Golooba cited the state of Mulago national referral hospital which the opposition legislators led by opposition leader Nandala Mafabi described as being “in intensive care conditions” when they visited the hospital last week. “You cannot have a national hospital in that state when the president has talked about improving service delivery year in year out,” Golooba said.
Karuhanga wondered why the president cannot promise only things he can offer rather than making his speeches a sham. “Let him deliver what he promised years ago,” said Karuhanga. “Does he think Ugandans will be fed by only talking?”
He said he has all doubts that even half of what the President said will be fulfilled. “This is not new and nothing will change unless he appoints a totally new cabinet,” he said. “You cannot succeed with a government full of thieves and selfish individuals.”
Nicholas Opio agrees with Karuhanga that Museveni needs to constitute a new and credible cabinet to rebuild the confidence of Ugandans.
Masaka municipality MP Mathias Mpuga said the president should have apologized to the country instead of making his empty promises. “He should have apologized to the country for his negligence and the atrocities his government has committed,” he said, “He has told Ugandans a lot of lies and wasted a lot of time saying things that are only good on paper”.

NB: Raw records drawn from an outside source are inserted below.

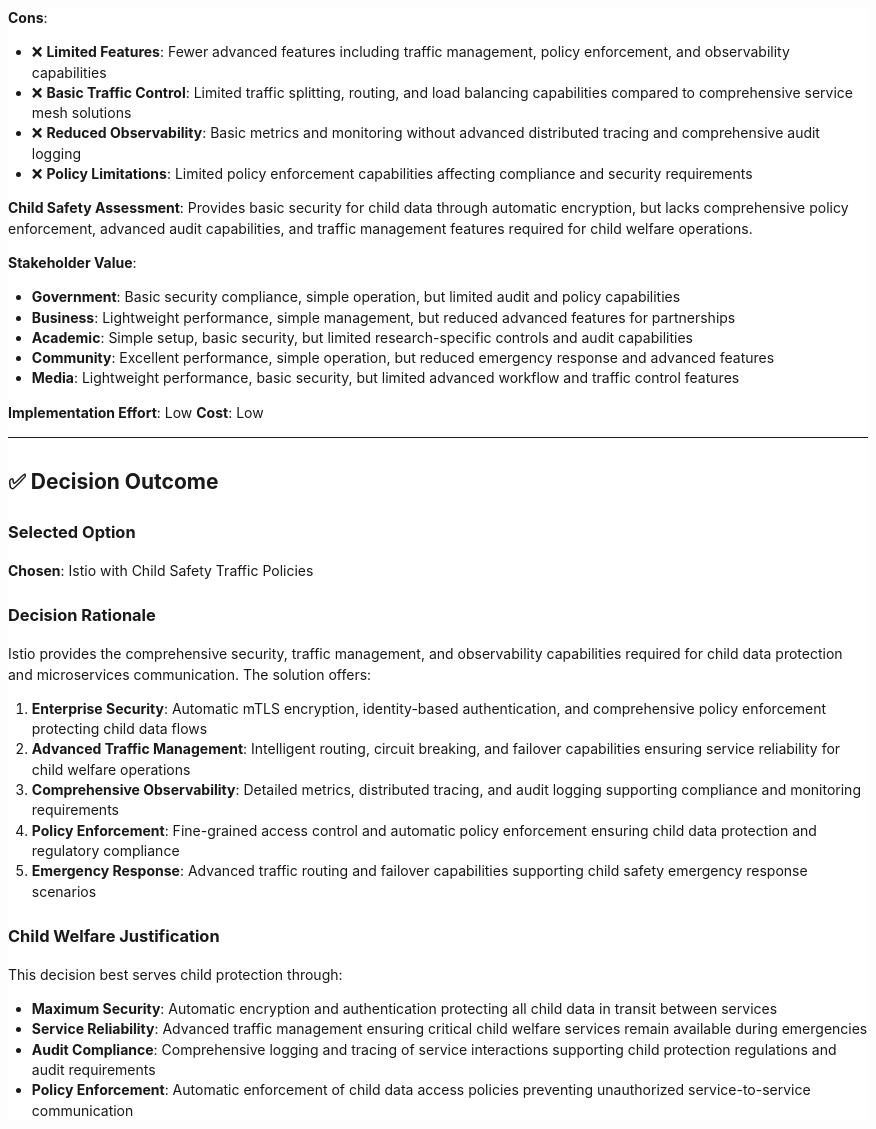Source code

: **Cons**:
- ❌ **Limited Features**: Fewer advanced features including traffic management, policy enforcement, and observability capabilities
- ❌ **Basic Traffic Control**: Limited traffic splitting, routing, and load balancing capabilities compared to comprehensive service mesh solutions
- ❌ **Reduced Observability**: Basic metrics and monitoring without advanced distributed tracing and comprehensive audit logging
- ❌ **Policy Limitations**: Limited policy enforcement capabilities affecting compliance and security requirements

**Child Safety Assessment**: Provides basic security for child data through automatic encryption, but lacks comprehensive policy enforcement, advanced audit capabilities, and traffic management features required for child welfare operations.

**Stakeholder Value**:
- **Government**: Basic security compliance, simple operation, but limited audit and policy capabilities
- **Business**: Lightweight performance, simple management, but reduced advanced features for partnerships
- **Academic**: Simple setup, basic security, but limited research-specific controls and audit capabilities
- **Community**: Excellent performance, simple operation, but reduced emergency response and advanced features
- **Media**: Lightweight performance, basic security, but limited advanced workflow and traffic control features

**Implementation Effort**: Low **Cost**: Low

---

## ✅ Decision Outcome

### Selected Option
**Chosen**: Istio with Child Safety Traffic Policies

### Decision Rationale
Istio provides the comprehensive security, traffic management, and observability capabilities required for child data protection and microservices communication. The solution offers:

1. **Enterprise Security**: Automatic mTLS encryption, identity-based authentication, and comprehensive policy enforcement protecting child data flows
2. **Advanced Traffic Management**: Intelligent routing, circuit breaking, and failover capabilities ensuring service reliability for child welfare operations
3. **Comprehensive Observability**: Detailed metrics, distributed tracing, and audit logging supporting compliance and monitoring requirements
4. **Policy Enforcement**: Fine-grained access control and automatic policy enforcement ensuring child data protection and regulatory compliance
5. **Emergency Response**: Advanced traffic routing and failover capabilities supporting child safety emergency response scenarios

### Child Welfare Justification
This decision best serves child protection through:
- **Maximum Security**: Automatic encryption and authentication protecting all child data in transit between services
- **Service Reliability**: Advanced traffic management ensuring critical child welfare services remain available during emergencies
- **Audit Compliance**: Comprehensive logging and tracing of service interactions supporting child protection regulations and audit requirements
- **Policy Enforcement**: Automatic enforcement of child data access policies preventing unauthorized service-to-service communication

Jean Barya says Ugandans should not expect 2012 to be any better because the forces that made last year unbearable still exist and will not be curbed by Museveni’s empty promises.
“If nothing is done on this big and unnecessary government expenditure and the way the resources are allocated, Ugandans will continue to face tough economic times,” said Barya.
He said Museveni’s government has created a trend which if not checked will worsen the situation this year. “The economy might not do any better than last year if there are no fundamental changes in government policies,” he added.